The approval-gate model is the feature that separates Nimbus from a raw LLM with cloud credentials bolted on. Every destructive or state-changing action routes through a review step before execution. For a platform team that needs to hand off routine ops work to an agent without handing over unilateral change authority, this is the structural guarantee that makes adoption defensible. The agent works while engineers are offline — the tagline is literal — but nothing lands in production without a sign-off in the queue.
Nimbus fits multi-cloud shops running AWS and GCP that want to self-host the agent runtime so cloud credentials never leave their own infrastructure.

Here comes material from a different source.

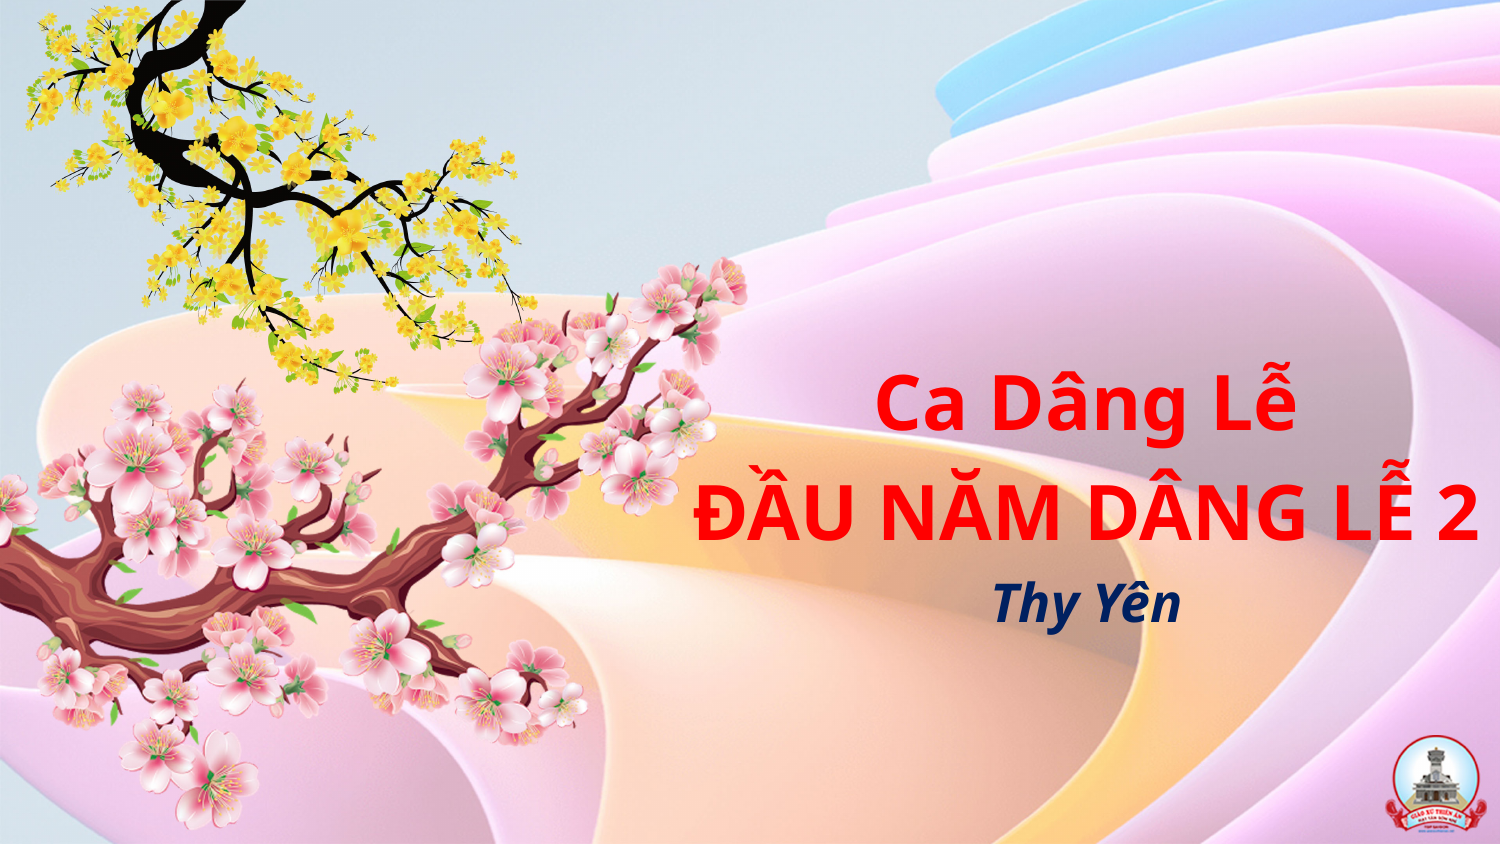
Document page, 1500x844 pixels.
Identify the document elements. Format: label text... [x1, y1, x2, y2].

title Ca Dâng Lễ ĐẦU NĂM DÂNG LỄ 2 Thy Yên [675, 271, 1498, 697]
picture [0, 0, 1500, 844]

The BSL-1.1 license means the source is available and auditable, with a paid commercial path from the licensor for teams that need it. Where the tool shows its limits: the agent’s reach is bounded by the integrations already built into the project. Exotic cloud configurations, niche provider APIs, or non-standard IAM setups will hit gaps. Teams extending coverage write new tool definitions themselves, which means accepting ongoing maintenance on top of the agent layer.
Deployment is Docker or source install. The API is exposed for teams that want to trigger Nimbus from existing internal tooling rather than through its own interface. Repository connectivity for PR creation is part of the documented workflow, though the specific VCS integrations supported are not exhaustively enumerated in public documentation — verify against your stack before committing to the architecture.